Video: Sicilia 242 - Sicilia 24 TV · YouTube
Alla vigilia c'era una frase che sembrava scolpita, e l'aveva scritta il Corriere dello Sport appena quattro giorni fa: il Palermo non cambia le liste. Poi sono arrivati gli esiti degli approfondimenti clinici sul flessore sinistro di Gabriel Strefezza, e la frase è durata quanto una settimana di calcio italiano.
Nel comunicato diffuso oggi, il club fa sapere che l'esterno brasiliano «è stato temporaneamente sostituito – fino ad avvenuta guarigione – nella Lista A del Campionato Serie BKT 2026/2027 da Luca Mazzitelli, nel rispetto delle disposizioni previste dal Codice di Autoregolamentazione della Lega B».
Due righe di burocrazia sportiva. Dentro ci sta una brutta notizia e una buona, incastrate l'una nell'altra.
Cosa dice la regola, e cosa lascia intuire
Il meccanismo è quello che consente a un club di Serie B di rimpiazzare in lista un tesserato fermato da un infortunio di lunga durata anche a mercato chiuso: il posto non si libera, si presta, e torna al titolare quando il titolare torna. Lo Spezia ci era passato lo scorso novembre con Zurkowski, per dire che non è una scorciatoia inventata stamattina.
La soglia che fa scattare la possibilità è fissata a sessanta giorni di stop certificato. Ed è qui che il comunicato dice più di quanto scriva: il Palermo ha potuto muoversi, dunque la carta clinica di Strefezza racconta qualcosa di più lungo dei quaranta giorni che il Corriere dello Sport ipotizzava stamattina in edicola, con rientro collocato tra la sfida alla Carrarese del 25 ottobre e la trasferta di Pisa del 28. Il club, per ora, non ha indicato tempi.
Il guaio risale al 7 settembre, la sera del 3‑1 alla Sampdoria: venti minuti scarsi in campo, poi la mano sulla coscia e il cambio. Una serata in cui il Barbera aveva festeggiato e il Palermo aveva perso due pezzi, perché in quella stessa partita si era fermato anche Hernani.
Chi torna e quando
Il bollettino, mettendo in fila quanto riportato dalla stampa sportiva, è meno cupo di quanto il caso Strefezza lasci temere. Hernani, fermato da un sovraccarico muscolare, e Perin, il cui problema è considerato lieve, sono attesi a disposizione per Empoli-Palermo del 10 ottobre, con la sosta per le nazionali che permette di non forzare nulla. Peda, dopo la distorsione alla caviglia sinistra, potrebbe addirittura rientrare già sabato.

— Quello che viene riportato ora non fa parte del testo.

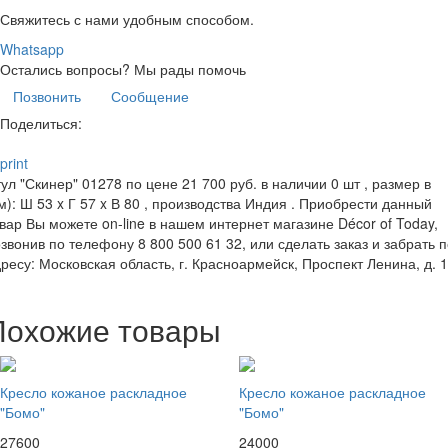
Свяжитесь с нами удобным способом.
Whatsapp
Остались вопросы?
Мы рады помочь
Позвонить
Сообщение
Поделиться:
print
ул "Скинер" 01278 по цене 21 700 руб. в наличии 0 шт , размер в
м): Ш 53 x Г 57 x В 80 , производства Индия . Приобрести данный
вар Вы можете on-line в нашем интернет магазине Décor of Today,
звонив по телефону 8 800 500 61 32, или сделать заказ и забрать 
ресу: Московская область, г. Красноармейск, Проспект Ленина, д. 
Похожие товары
Кресло кожаное раскладное
Кресло кожаное раскладное
"Бомо"
"Бомо"
27600
24000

Per il resto, l'infermeria non tocca la classifica: dieci punti in quattro giornate, nessuna sconfitta, e una squadra che ad Avellino ha strappato l'1‑1 con le mani di Fortin.

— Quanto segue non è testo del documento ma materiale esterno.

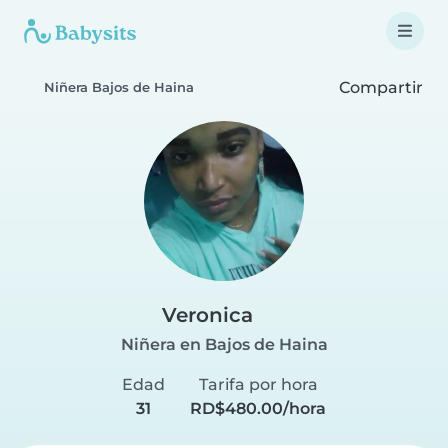
Compartir
Niñera Bajos de Haina
Veronica
Niñera en Bajos de Haina
Edad
Tarifa por hora
31
RD$480.00/hora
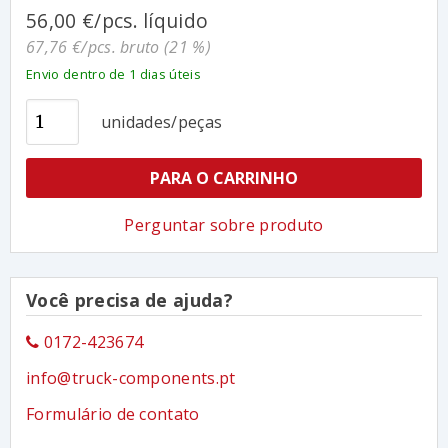
56,00 €/pcs. líquido
67,76 €/pcs. bruto (21 %)
Envio dentro de 1 dias úteis
unidades/peças
PARA O CARRINHO
Perguntar sobre produto
Você precisa de ajuda?
0172-423674
info@truck-components.pt
Formulário de contato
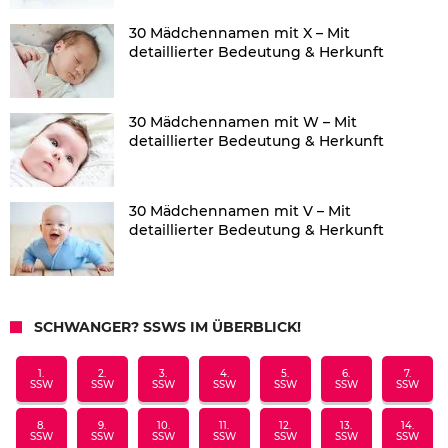
30 Mädchennamen mit X – Mit
detaillierter Bedeutung & Herkunft
30 Mädchennamen mit W – Mit
detaillierter Bedeutung & Herkunft
30 Mädchennamen mit V – Mit
detaillierter Bedeutung & Herkunft
SCHWANGER? SSWS IM ÜBERBLICK!
1.
2.
3.
4.
5.
6.
7.
SSW
SSW
SSW
SSW
SSW
SSW
SSW
8.
9.
10.
11.
12.
13.
14.
SSW
SSW
SSW
SSW
SSW
SSW
SSW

Il colpo che cambia natura
Cinque giorni fa, quando Mazzitelli aveva firmato da svincolato dopo la rescissione con il Como 1907 — contratto annuale con opzione, secondo quanto riferito dalla stampa —, il ragionamento era un altro: acquisto a parametro zero, utilizzabile subito in Coppa Italia e in campionato soltanto dalla riapertura delle liste, cioè a gennaio. Un investimento a scadenza differita, l'avevamo chiamato.

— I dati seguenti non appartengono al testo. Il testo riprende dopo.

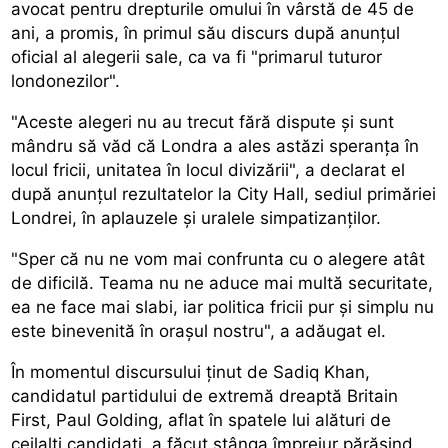
avocat pentru drepturile omului în vârstă de 45 de
ani, a promis, în primul său discurs după anunțul
oficial al alegerii sale, ca va fi "primarul tuturor
londonezilor".
"Aceste alegeri nu au trecut fără dispute și sunt
mândru să văd că Londra a ales astăzi speranța în
locul fricii, unitatea în locul divizării", a declarat el
după anunțul rezultatelor la City Hall, sediul primăriei
Londrei, în aplauzele și uralele simpatizanților.
"Sper că nu ne vom mai confrunta cu o alegere atât
de dificilă. Teama nu ne aduce mai multă securitate,
ea ne face mai slabi, iar politica fricii pur și simplu nu
este binevenită în orașul nostru", a adăugat el.
În momentul discursului ținut de Sadiq Khan,
candidatul partidului de extremă dreaptă Britain
First, Paul Golding, aflat în spatele lui alături de
ceilalți candidați, a făcut stânga împrejur părăsind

Adesso non lo è più. Trent'anni, romano, 107 presenze in Serie A e 148 in Serie B, due promozioni con Monza e Frosinone, quel gol alla Juventus con la maglia del Cagliari il 17 gennaio scorso: tutto questo Filippo Inzaghi se lo ritrova utilizzabile già sabato, quando al Barbera arriva il Padova per la quinta giornata.
In mediana le opzioni diventano cinque per due maglie. E il Palermo, che nella prima parte di stagione ha fatto della panchina un'arma, si ritrova per via traversa il rinforzo che pensava di dover aspettare fino al freddo. A un prezzo, però: per rivedere Strefezza bisognerà aspettare l'autunno inoltrato. Quando tornerà lui, Mazzitelli dovrà restituire il posto.